0: Metering + AF start (note: there’s no slash here)
Factory-default setting. You activate camera’s meter and AF by pressing shutter button half-way down. Rear AF-ON button also does same if it’s pressed, so you don’t get the benefits of removing AF activation from the shutter button when this option is set.

1: Metering + AF start / AF stop

AF is still at shutter button. Pressing the rear button will actually LOCK the focus; potentially useful if you shoot a lot of moving subjects in AI Servo AF and prefer to activate AF with a conventional half-press of shutter button. Focus is unlocked by removing thumb from back-button.

2: Metering start / Meter + AF start
Back-button AF activation. Shutter button no longer activates AF, but of course fires the shutter. Metering is continuously updated — if you shoot a sequence of pictures, the camera takes a fresh meter reading for each one.

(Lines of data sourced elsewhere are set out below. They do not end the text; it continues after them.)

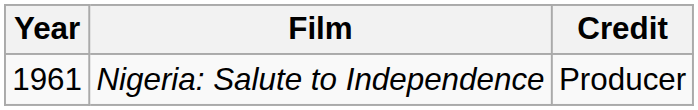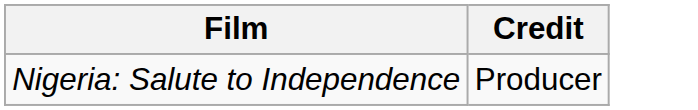- column: Year | 1961
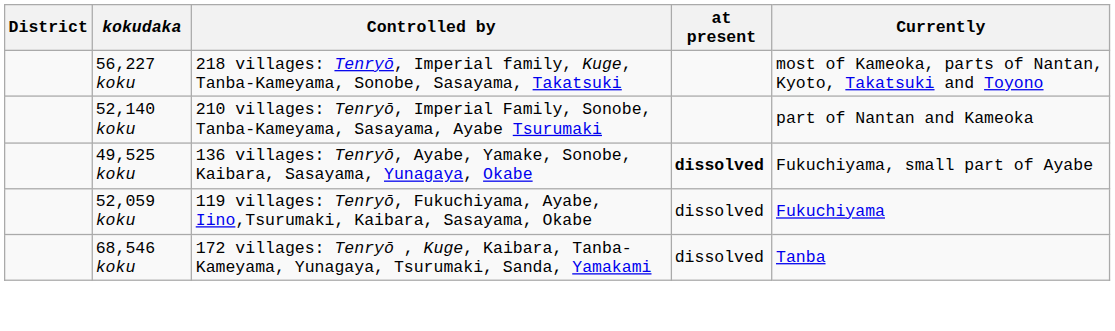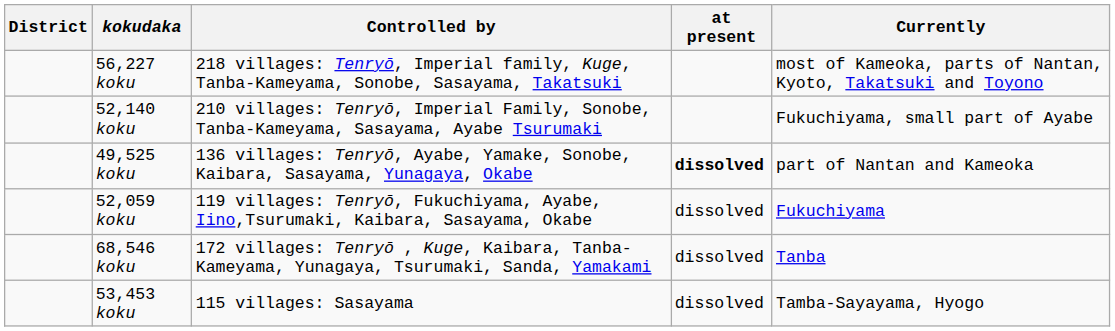52,140 koku | Currently: part of Nantan and Kameoka -> Fukuchiyama, small part of Ayabe
49,525 koku | Currently: Fukuchiyama, small part of Ayabe -> part of Nantan and Kameoka
+ row: 53,453 koku | 115 villages: Sasayama | dissolved | Tamba-Sayayama, Hyogo
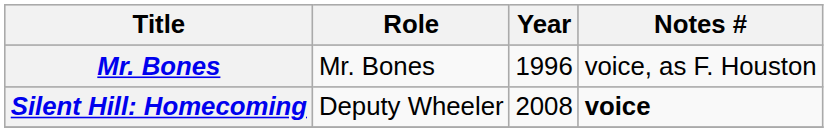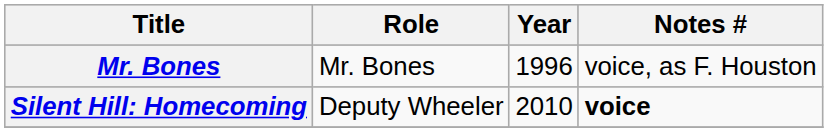Silent Hill: Homecoming | Year: 2008 -> 2010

There’s no locking of exposure, unless you separately press the AE Lock button (this last item is not possible on some EOS models).
 

3: AE Lock / Metering + AF start
Back-button AF activation. Difference between this setting and option 2 directly above is that when you press the shutter button half-way, your exposure is locked and won’t change until you pull your finger off the button entirely. Thus, if you shoot a sequence of pictures in any auto exposure mode, the exposure setting used for the first shot is used for each subsequent shot. Can be useful if you were using back-button AF to easily lock focus and shoot a series of portraits, where you wouldn’t expect lighting to change.

4: Metering + AF start / Disable
Similar to setting “0” above, but now, the camera’s rear AF-ON button is disabled. AF activation is at the shutter button. Convenient if you’re worried about accidentally pressing the back-button and don’t want to use back-button AF.

Summary:

It can take a little practice to get the hang of back-button AF, but we suggest giving it a try if you haven’t done so already. Even if at first its operation seems unorthodox, in fact it can simplify certain types of shooting and allow you to work more quickly with fewer missed shots. Back-button AF was first suggested to Canon back in the late 1980s by sports photographers who saw the need for some way to be able to start and stop AF without interfering with shooting continuous pictures. The feature is now available on all current and many previous EOS models. It’s no longer just for pros — any photographer can experiment with it and benefit from it in certain conditions.

Finally, remember that like any Custom Function, you can always return the camera back to factory-default operation by returning that Custom Function to option “zero”, or returning the Custom Controls C.Fn for the shutter button, AF-ON, and/or AEL button to the first of each button's available options.